Stored items:

◇ ◇ ◇

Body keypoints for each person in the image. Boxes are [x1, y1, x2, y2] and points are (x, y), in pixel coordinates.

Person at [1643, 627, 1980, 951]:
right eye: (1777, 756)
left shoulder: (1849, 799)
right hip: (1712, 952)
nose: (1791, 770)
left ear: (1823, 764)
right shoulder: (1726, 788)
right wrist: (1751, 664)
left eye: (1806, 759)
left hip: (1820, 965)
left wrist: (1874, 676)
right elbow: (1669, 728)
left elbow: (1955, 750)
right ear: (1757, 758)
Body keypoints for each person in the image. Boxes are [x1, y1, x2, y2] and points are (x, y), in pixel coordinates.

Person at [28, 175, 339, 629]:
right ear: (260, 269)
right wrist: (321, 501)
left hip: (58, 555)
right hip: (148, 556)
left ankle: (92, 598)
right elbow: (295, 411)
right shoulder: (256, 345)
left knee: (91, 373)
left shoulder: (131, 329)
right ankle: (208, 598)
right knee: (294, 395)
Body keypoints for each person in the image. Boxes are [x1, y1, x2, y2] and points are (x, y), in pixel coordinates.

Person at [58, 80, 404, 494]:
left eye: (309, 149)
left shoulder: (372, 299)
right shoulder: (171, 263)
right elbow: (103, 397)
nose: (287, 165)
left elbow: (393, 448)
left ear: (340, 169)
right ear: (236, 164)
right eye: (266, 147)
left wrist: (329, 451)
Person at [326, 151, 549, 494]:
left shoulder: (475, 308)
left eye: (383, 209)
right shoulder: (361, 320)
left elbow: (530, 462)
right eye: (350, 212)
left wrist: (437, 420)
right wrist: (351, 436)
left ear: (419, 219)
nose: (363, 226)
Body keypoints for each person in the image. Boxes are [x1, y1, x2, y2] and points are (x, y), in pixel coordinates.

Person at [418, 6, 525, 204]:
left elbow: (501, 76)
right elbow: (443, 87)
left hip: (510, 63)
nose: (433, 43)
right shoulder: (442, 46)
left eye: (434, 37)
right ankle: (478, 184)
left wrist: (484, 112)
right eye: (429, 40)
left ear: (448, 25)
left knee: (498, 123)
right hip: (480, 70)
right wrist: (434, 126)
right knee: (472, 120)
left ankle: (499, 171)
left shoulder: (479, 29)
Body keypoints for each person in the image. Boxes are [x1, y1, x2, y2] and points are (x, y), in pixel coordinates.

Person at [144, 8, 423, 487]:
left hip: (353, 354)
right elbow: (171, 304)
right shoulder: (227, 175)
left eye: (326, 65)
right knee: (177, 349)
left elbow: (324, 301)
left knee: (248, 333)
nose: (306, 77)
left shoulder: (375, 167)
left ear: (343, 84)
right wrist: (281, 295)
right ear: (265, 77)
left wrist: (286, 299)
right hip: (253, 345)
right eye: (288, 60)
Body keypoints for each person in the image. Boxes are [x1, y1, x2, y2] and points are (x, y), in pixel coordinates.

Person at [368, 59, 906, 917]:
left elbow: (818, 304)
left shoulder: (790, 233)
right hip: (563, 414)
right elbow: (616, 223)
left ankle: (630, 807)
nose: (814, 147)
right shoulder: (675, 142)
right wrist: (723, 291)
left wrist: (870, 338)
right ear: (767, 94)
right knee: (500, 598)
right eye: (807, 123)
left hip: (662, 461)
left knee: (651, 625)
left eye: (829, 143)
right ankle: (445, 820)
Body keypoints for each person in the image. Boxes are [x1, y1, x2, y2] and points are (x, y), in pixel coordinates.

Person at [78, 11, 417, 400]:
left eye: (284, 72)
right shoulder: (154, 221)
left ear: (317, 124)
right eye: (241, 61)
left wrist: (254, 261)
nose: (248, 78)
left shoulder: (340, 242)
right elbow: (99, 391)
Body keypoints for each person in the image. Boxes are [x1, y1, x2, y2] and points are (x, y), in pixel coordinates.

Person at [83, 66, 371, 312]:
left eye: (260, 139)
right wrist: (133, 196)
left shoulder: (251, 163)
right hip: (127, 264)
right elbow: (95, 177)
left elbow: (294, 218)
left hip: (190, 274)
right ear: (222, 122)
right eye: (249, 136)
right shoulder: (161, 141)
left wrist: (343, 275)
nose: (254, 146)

◇ ◇ ◇

* _YOUR OBJECTIVE_:
Note each line above that holds "ankle", then copy all of them.

* _EXERCISE ANSWER_:
left ankle: (92, 598)
right ankle: (208, 598)
right ankle: (478, 184)
left ankle: (499, 171)
left ankle: (630, 807)
right ankle: (445, 820)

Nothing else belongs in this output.